Brothers within this Forest: This Battle to Protect an Isolated Amazon Community

Tomas Anez Dos Santos was laboring in a small clearing within in the Peruvian jungle when he detected footsteps coming closer through the dense jungle.

He became aware he was hemmed in, and froze.

“One stood, aiming using an bow and arrow,” he states. “Somehow he detected of my presence and I began to escape.”

He found himself encountering members of the Mashco Piro. Over many years, Tomas—dwelling in the tiny settlement of Nueva Oceania—was almost a neighbor to these nomadic individuals, who shun contact with strangers.

Tomas expresses care for the Mashco Piro
Tomas feels protective regarding the Mashco Piro: “Let them live as they live”

A new report issued by a human rights organisation states exist a minimum of 196 of what it calls “isolated tribes” left globally. The Mashco Piro is believed to be the largest. The report claims half of these groups might be wiped out within ten years should administrations neglect to implement more to protect them.

It claims the greatest dangers stem from logging, mining or drilling for oil. Remote communities are exceptionally vulnerable to basic illness—as such, the study says a threat is posed by interaction with evangelical missionaries and online personalities looking for clicks.

In recent times, the Mashco Piro have been venturing to Nueva Oceania with greater frequency, according to locals.

Nueva Oceania is a angling village of several families, perched elevated on the shores of the Tauhamanu River in the center of the of Peru jungle, a ten-hour journey from the closest settlement by boat.

This region is not classified as a safeguarded reserve for isolated tribes, and deforestation operations operate here.

Tomas reports that, on occasion, the racket of industrial tools can be noticed around the clock, and the community are witnessing their jungle disturbed and destroyed.
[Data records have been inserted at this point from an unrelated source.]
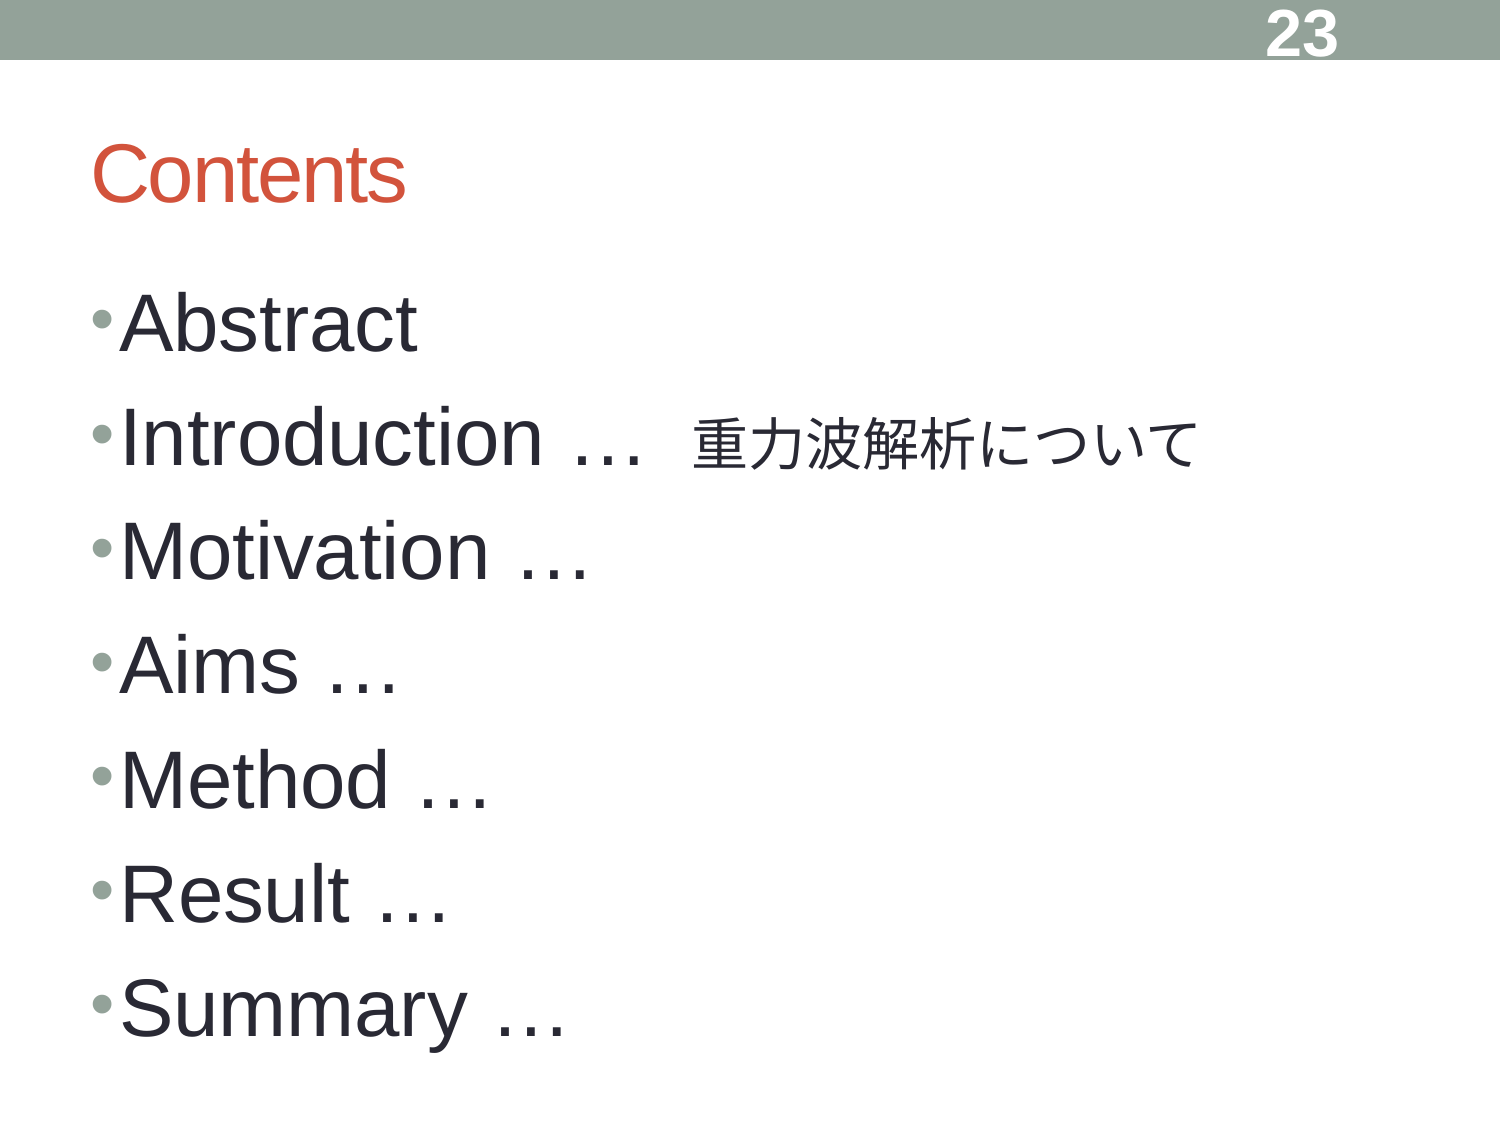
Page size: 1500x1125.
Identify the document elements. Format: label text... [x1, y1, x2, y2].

list Abstract Introduction … 重力波解析について Motivation … Aims … Method … Result … Summary … [75, 262, 1425, 1063]
slide_number 23 [1250, 3, 1425, 57]
title Contents [75, 87, 1425, 250]
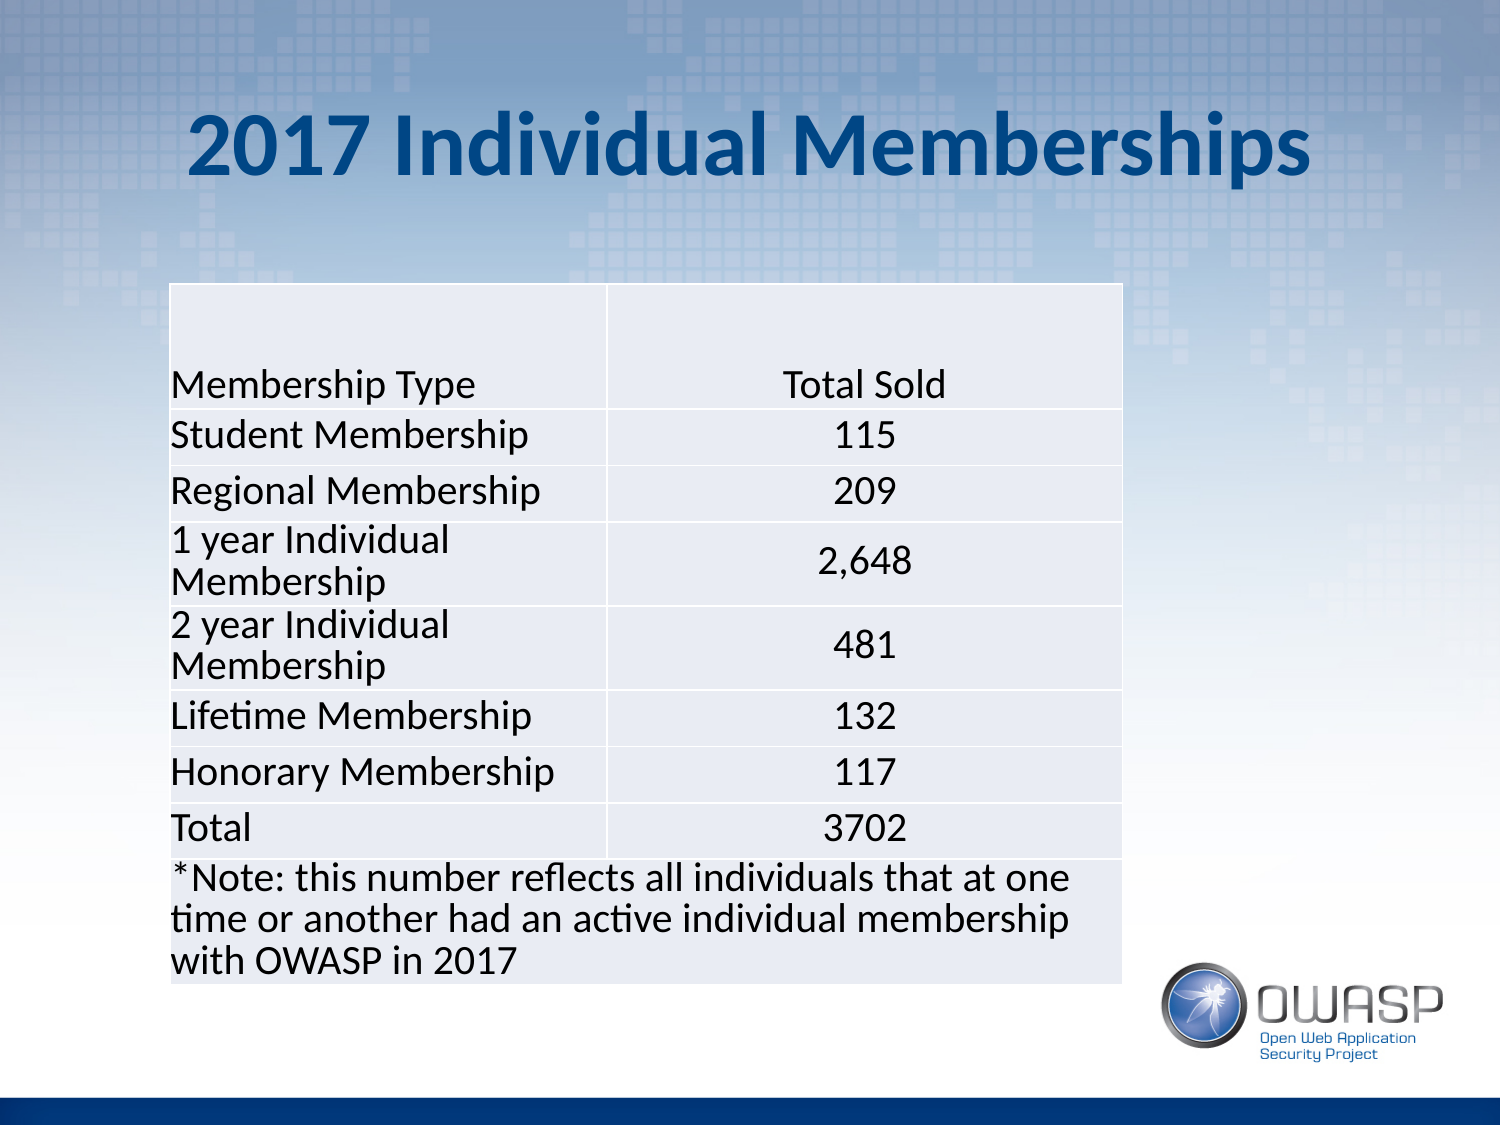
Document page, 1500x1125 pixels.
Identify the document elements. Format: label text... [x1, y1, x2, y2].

table_cell 1 year Individual Membership [171, 523, 606, 605]
table_cell *Note: this number reflects all individuals that at one time or another had an active individual membership with OWASP in 2017 [171, 860, 1122, 984]
title 2017 Individual Memberships [75, 45, 1425, 233]
table_cell 115 [608, 410, 1122, 465]
table_cell 117 [608, 747, 1122, 802]
table_cell 481 [608, 607, 1122, 689]
table_cell 2,648 [608, 523, 1122, 605]
table_cell 132 [608, 691, 1122, 746]
table_cell Honorary Membership [171, 747, 606, 802]
table_cell Student Membership [171, 410, 606, 465]
table_cell Lifetime Membership [171, 691, 606, 746]
table_header Total Sold [608, 285, 1122, 408]
table_cell 209 [608, 466, 1122, 521]
table_header Membership Type [171, 285, 606, 408]
table_cell Regional Membership [171, 466, 606, 521]
table_cell 2 year Individual Membership [171, 607, 606, 689]
table_cell 3702 [608, 804, 1122, 858]
picture [0, 0, 1500, 1125]
table_cell Total [171, 804, 606, 858]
Among the locals, inhabitants state they are conflicted. They are afraid of the projectiles but they also possess deep regard for their “relatives” dwelling in the woodland and want to protect them.

“Allow them to live according to their traditions, we can't alter their culture. For this reason we maintain our distance,” says Tomas.

Mashco Piro people seen in Peru's Madre de Dios territory
Mashco Piro people captured in Peru's local area, in mid-2024

Residents in Nueva Oceania are anxious about the destruction to the tribe's survival, the risk of violence and the likelihood that loggers might introduce the tribe to diseases they have no resistance to.

At the time in the settlement, the Mashco Piro appeared again. A young mother, a young mother with a young daughter, was in the woodland gathering food when she heard them.

“We heard shouting, sounds from others, numerous of them. As if it was a crowd shouting,” she shared with us.

That was the first time she had come across the tribe and she fled. Subsequently, her mind was persistently racing from anxiety.

“As operate loggers and operations destroying the woodland they're running away, possibly due to terror and they arrive in proximity to us,” she stated. “We are uncertain how they will behave towards us. That's what frightens me.”

Recently, a pair of timber workers were confronted by the tribe while catching fish. A single person was hit by an arrow to the abdomen. He survived, but the second individual was discovered lifeless subsequently with multiple injuries in his body.

The village is a modest river hamlet in the of Peru forest
Nueva Oceania is a tiny fishing village in the Peruvian rainforest

Authorities in Peru maintains a policy of no engagement with isolated people, establishing it as illegal to initiate encounters with them.

The strategy began in the neighboring country after decades of campaigning by indigenous rights groups, who saw that first exposure with isolated people resulted to whole populations being wiped out by disease, hardship and hunger.

During the 1980s, when the Nahau community in Peru came into contact with the world outside, half of their people perished within a few years. In the 1990s, the Muruhanua community faced the identical outcome.

“Isolated indigenous peoples are very susceptible—in terms of health, any interaction may transmit diseases, and including the basic infections may eliminate them,” explains a representative from a Peruvian indigenous rights group. “In cultural terms, any exposure or interference may be highly damaging to their existence and health as a society.”

For local residents of {

April Powell
April Powell

A clinical psychologist and writer passionate about mental wellness and mindfulness practices.